Separately, DR 6-101(A) provides that an attorney must handle a matter competently and with adequate preparation: “A lawyer shall not: 1. Handle a legal matter which the lawyer believes or should know that he or she is not competent to handle, without associating with a lawyer who is competent to handle it” and “2. Handle a legal matter without preparation adequate in the circumstances.”(2)

There is no reason to believe that retired attorneys are less conscientious than other members of the Bar about conforming their conduct to the Code. Thus, there is no need for any special requirement that a retired attorney reflexively disclose to every client or prospective client that the retired attorney cannot charge a fee or is exempt from CLE requirements. Furthermore, with respect to CLE, DR 6-101(A) nonetheless applies with full force to retired attorneys, who must – regardless of any CLE exemption – handle the matters that they undertake competently and with adequate preparation. To that end, retired lawyers who practice would be well advised to maintain their skill and knowledge, whether through CLE programs, self-study, or otherwise.

Conclusion:

Attorneys who are retired from the practice of law (a) may use professional letterhead; (b) may, but are not required to, disclose on that letterhead that they are retired; and (c) are not obligated to specially disclose to clients or prospective clients that they (i) may not charge a fee or (ii) are exempt from the CLE requirements that are mandatory for all other New York attorneys.


1. See, e.g., UT Eth. Op. 00-02, 2000 WL 347377 (Utah St.Bar) (“In all jurisdictions surveyed by the Committee for purposes of this opinion, lawyers on inactive status are precluded from engaging in the practice of law”); OH Adv. Op. 92-4, 1992 WL 739414 (Ohio Bd.Com.Griev.Disp.) (“[A]n attorney granted ‘inactive’ or ‘retired’ registration status shall not be entitled to practice law in Ohio . . . The language of the current rule sweeps broadly with a restrictive intent . . . [A]ttorneys with ‘inactive’ or ‘retired’ registration status may not perform the duties [even] of a paralegal or student law clerk because of the express requirement of the Supreme Court of Ohio that these attorneys [also] may not ‘render any legal service for an attorney granted active status.’”); People v. Newman, 925 P.2d 783, 784 (Colo. 1996) (lawyer publicly censured for inter alia implying “that he was licensed to practice law in Colorado even though he was on inactive status”).

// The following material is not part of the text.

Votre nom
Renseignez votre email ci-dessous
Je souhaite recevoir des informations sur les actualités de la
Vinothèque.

2. See also EC 6-1 (“The lawyer should strive to become and remain proficient in his or her practice and should accept employment only in matters which he or she is or intends to become competent to handle.”); EC 6-2 (“A lawyer is aided in attaining and maintaining competence by keeping abreast of current legal literature and developments, participating in continuing legal education programs, concentrating in particular areas of the law, and by utilizing other available means.”).